Picture this: a customer lands on your online store, types "red running shoes" into the search bar, and... zero results. Yet your catalogue has exactly those shoes, but the product title reads "Red Running Sneakers - Model XR5". The default search returned nothing because it was looking for an exact keyword match.
This scenario plays out thousands of times a day on e-commerce stores of every size. And every failed search is a lost sale.
The Numbers Speak for Themselves
41% of searches run on WooCommerce's native search return zero results. Users who use internal search convert at two to three times the rate of those who browse categories, but only if they find what they are looking for.
Data from the Baymard Institute confirms that users who use the search bar have an average conversion rate of 4.63%, compared to 2.49% for those who do not. This means your search bar is your most effective salesperson — as we explain in our deep dive on how AI search boosts conversions, but only if it works properly.
The problem is that most e-commerce platforms — WooCommerce, PrestaShop, Magento — offer very basic built-in search. It is designed to work "well enough" with minimal effort, but in practice it disappoints the most demanding customers, namely those who already know what they want to buy.

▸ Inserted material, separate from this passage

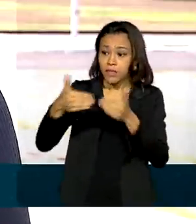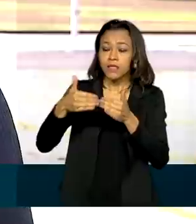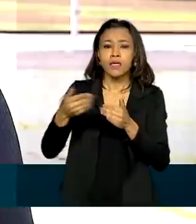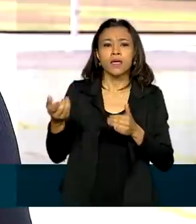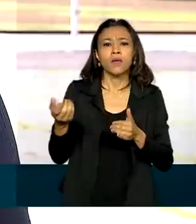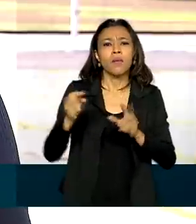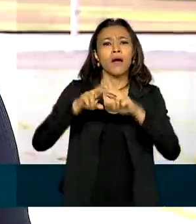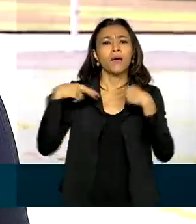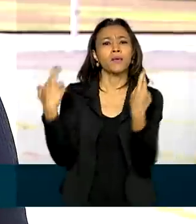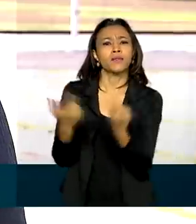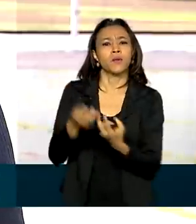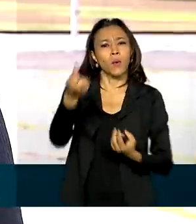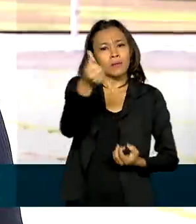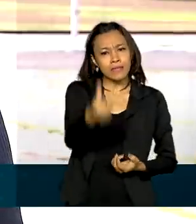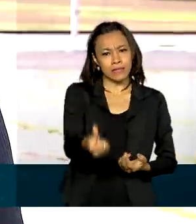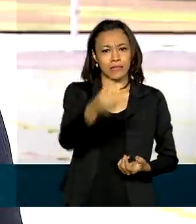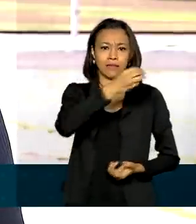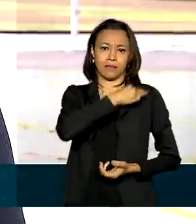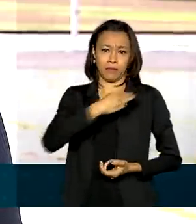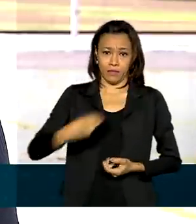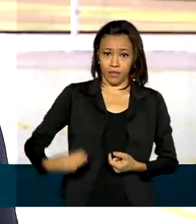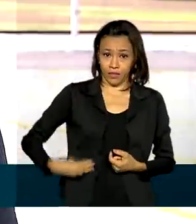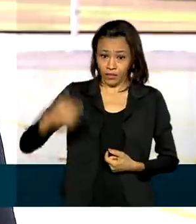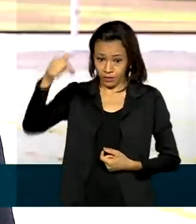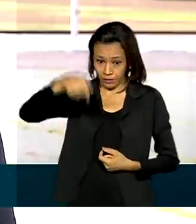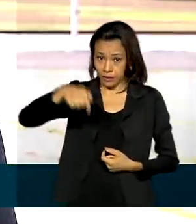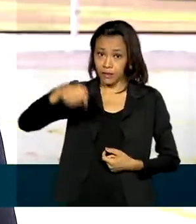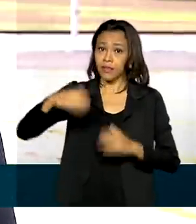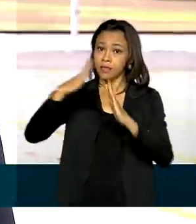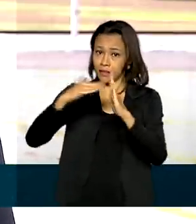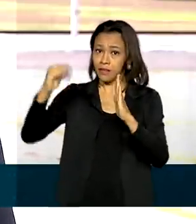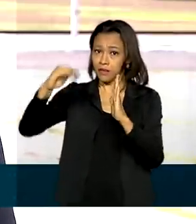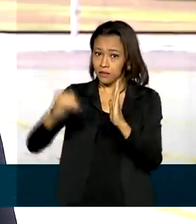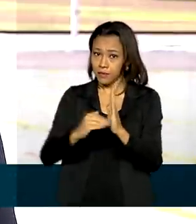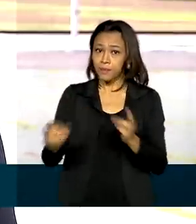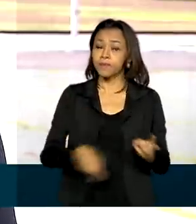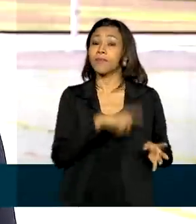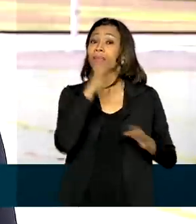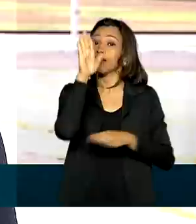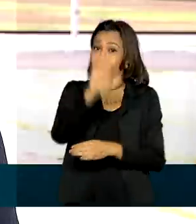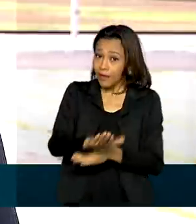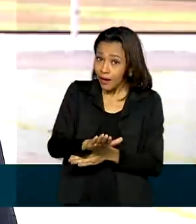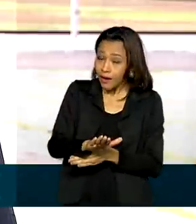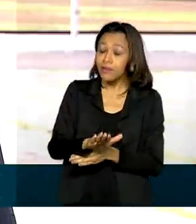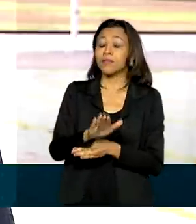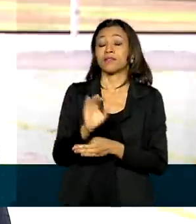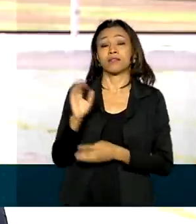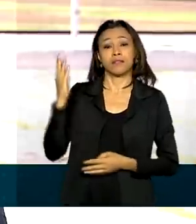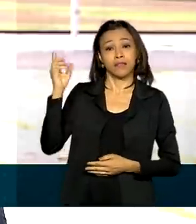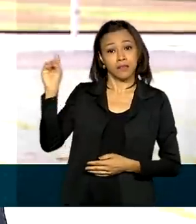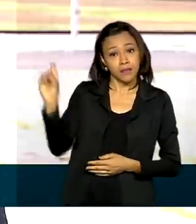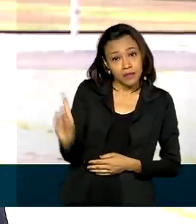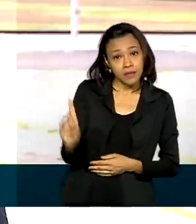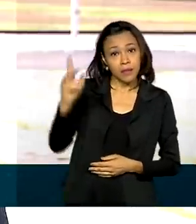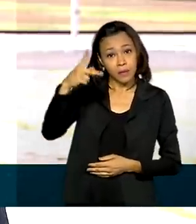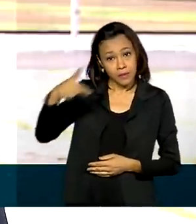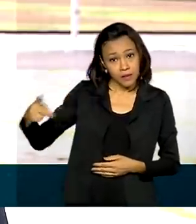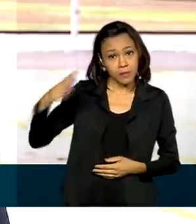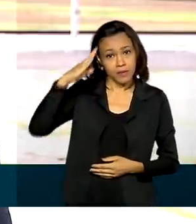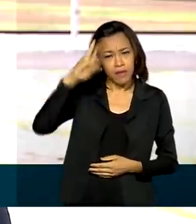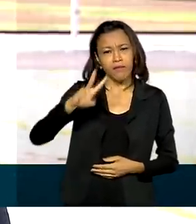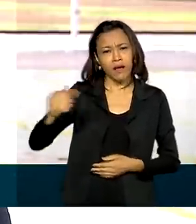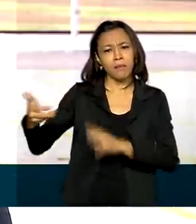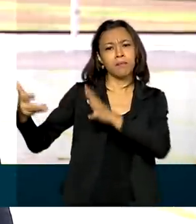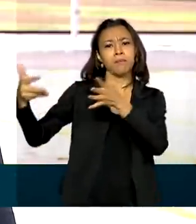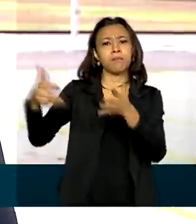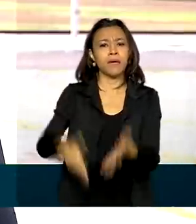também aqui no Palácio da Alvorada, residência oficial. E à tarde, o presidente deve participar, vai participar aí do lançamento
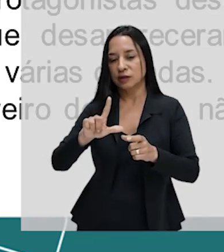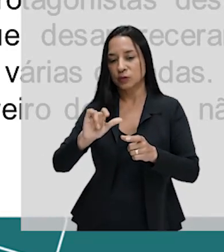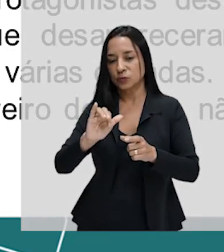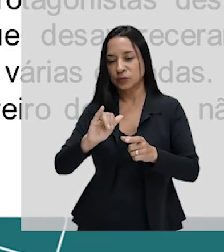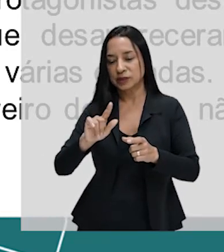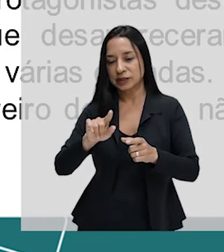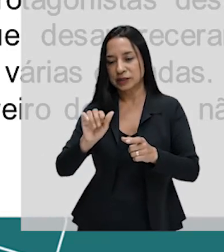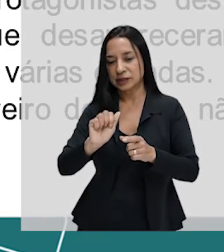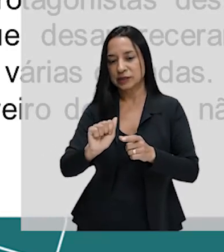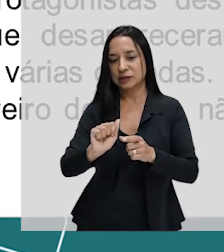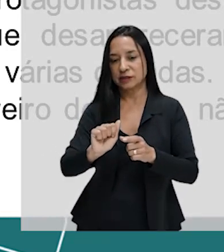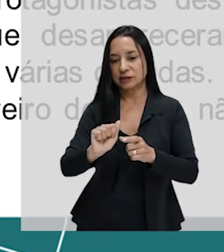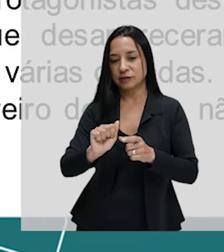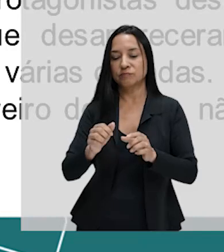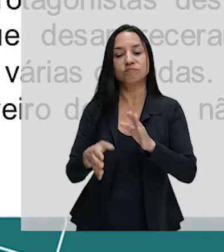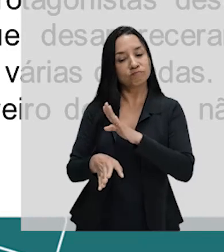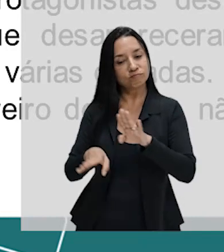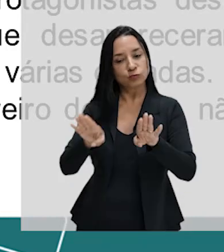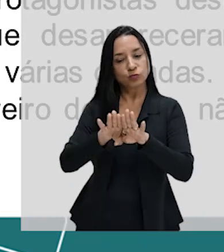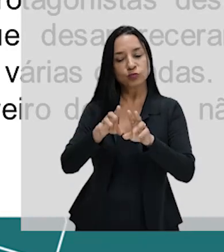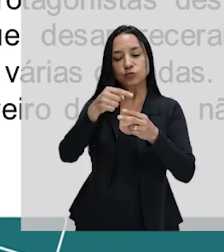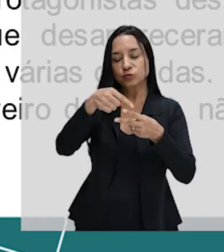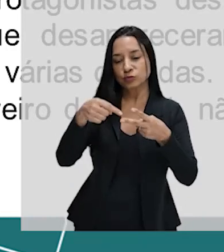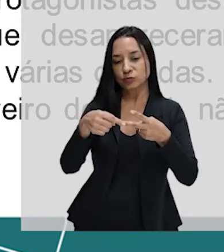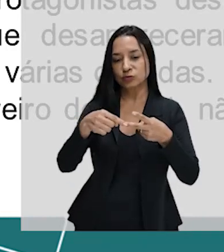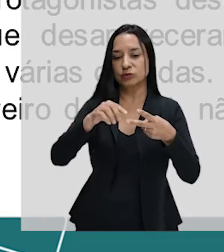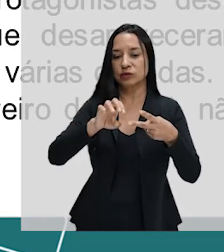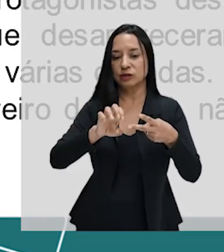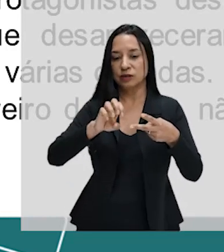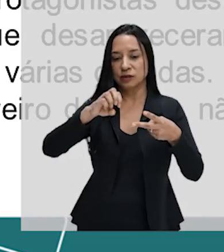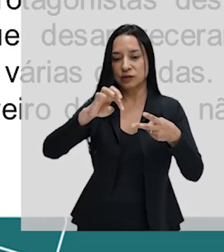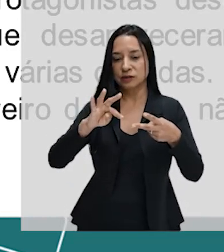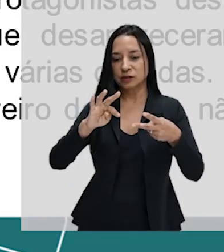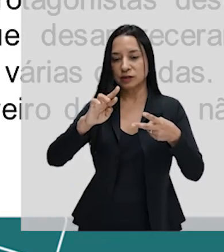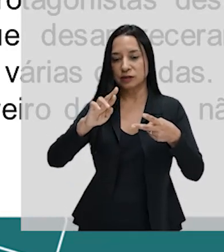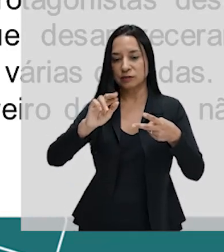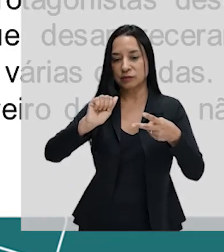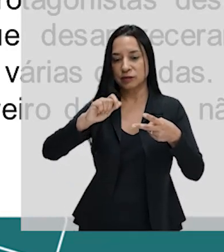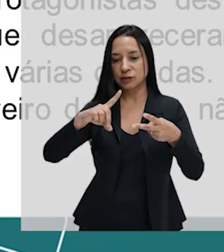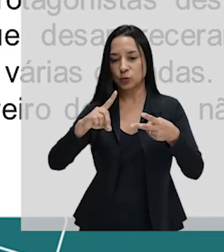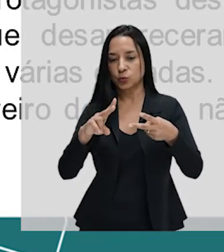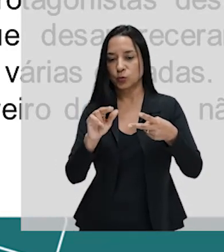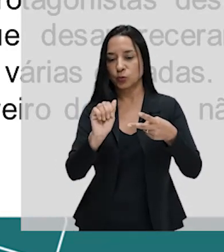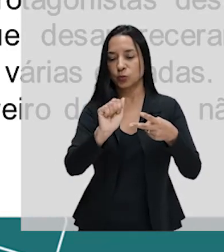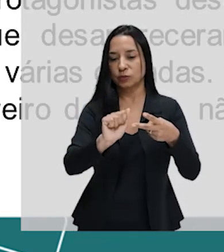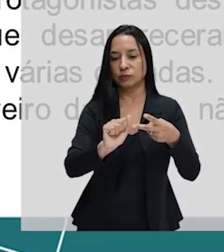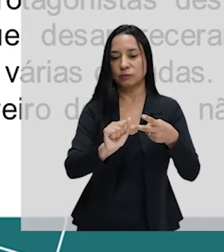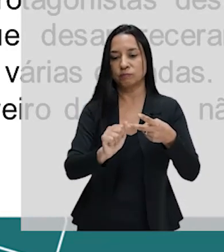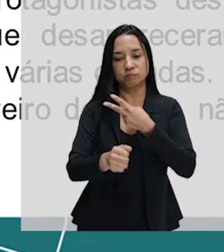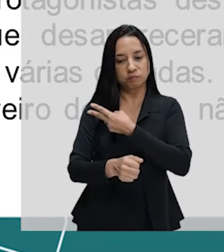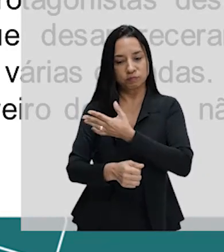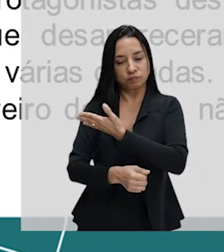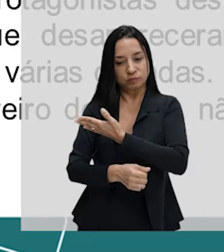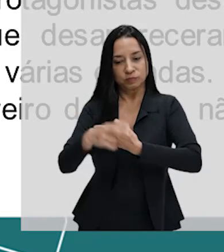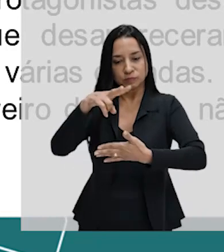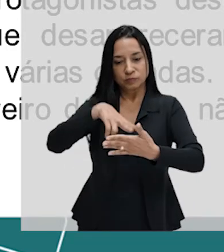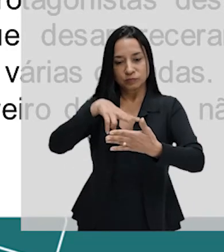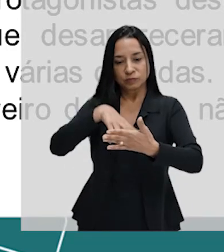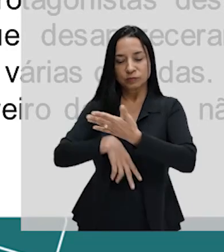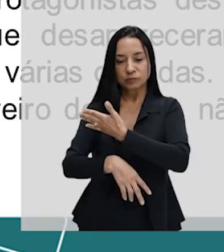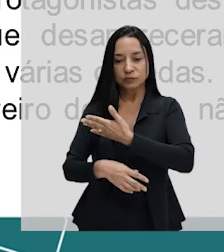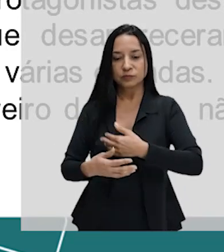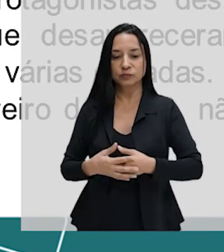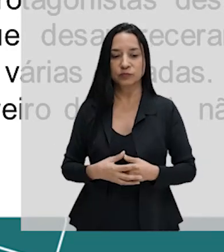desapareceram misteriosamente, sem chegar ao seu destino durante várias décadas. O último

The Five Most Common Default Search Problems
Here are the limitations we encounter most frequently when analysing our users' stores:
Exact keyword matching only
The search looks for exact words in the title or description. If the user uses a synonym, abbreviation, or different phrasing, nothing is found.
No typo tolerance
A single typo — "samgung" instead of "samsung" — yields zero results. On mobile, where typos are extremely common, this is a serious problem.
No smart autocomplete
The user receives no suggestions while typing. They must guess the correct query on their own.
Results sorted by date, not relevance
Many default searches return products in chronological order of insertion, not by relevance to the query.
No attribute or SKU search
B2B customers searching by product code face a blank page.
Real-World Examples of Failed Searches
To understand the concrete impact, here are some examples we have observed on real stores:
- "red running shoes" on an Italian store with Italian titles: zero results. The product is called "scarpe running rosse", but the default search does not connect "red" to "rosse".
- "t-shrit black" (with a typo): zero results. The product "Black Basic T-Shirt" exists, but the search does not tolerate the misspelling.
- "anti aging face cream": zero results. The product is called "Anti-Aging Face Cream with Hyaluronic Acid" — the hyphen makes the difference.
- "SKU-29481": zero results. The SKU is stored in the product metadata, but the default search only looks at the title.
In every one of these cases, the product existed in the catalogue. The problem was not the catalogue but the search tool.
What AI Search Solves
An AI-powered search engine tackles each of these problems at the root:
Semantic understanding
AI understands that "running shoes" and "trainers" refer to the same type of product, even across different languages.
Error tolerance
Fuzzy matching algorithms automatically correct common typos without requiring the user to retype the query.
Predictive autocomplete
As the user types, the engine suggests products, categories, and related queries in real time, often with visual previews.
Relevance-based ranking
Results are ordered by a relevance score that accounts for popularity, margin, availability, and historical user behaviour.
Search across all fields
Title, description, attributes, SKU, tags — every piece of product information is indexed and searchable.
How to Evaluate Your Current Search Performance
Before switching tools, it is useful to measure how much your current search is costing you. Here is how:
- Enable internal search tracking in Google Analytics (or your analytics tool). This lets you see the most frequent queries.
- Analyse the zero-result rate: if it exceeds 15-20%, you have a serious problem.
- Compare the conversion rate of users who use search with those who do not. If the difference is small, the search probably is not doing its job.
- Manually test the 20 most frequent queries on your store. How many return relevant results in the first position?
In our experience, most stores with default search have a zero-result rate between 30% and 50%. Halving that percentage can mean a revenue increase of 5% to 15%.
The Cost of Inaction
Every day your search does not work as it should, you are losing sales. This is not a problem that fixes itself: e-commerce platforms update their default search very rarely, and the improvements are marginal.
The good news is that switching to an AI search engine is now simpler and more affordable than ever. To discover all the best practices, check out our complete guide to ecommerce search optimization. Native plugins install in minutes. Discover the 5 must-have search features to know what to look for in a modern search engine, the catalogue is indexed automatically, and results are visible from day one.
If you have not done so yet, the first step is simple: open your store and run ten searches as a customer would. The number of disappointing results will give you the answer you need.
Frequently Asked Questions
Default search engines in platforms like WooCommerce, Shopify, and PrestaShop use simple text matching that doesn't handle typos, synonyms, or variants, often returning zero results or irrelevant ones.
41% of WooCommerce searches return zero results. Considering that searchers have 2-3x higher purchase intent, each failed search represents a potential lost sale.
By replacing the default search engine with an AI solution that offers typo tolerance, semantic search, autocomplete, and smart ranking. Integration takes just minutes with native plugins.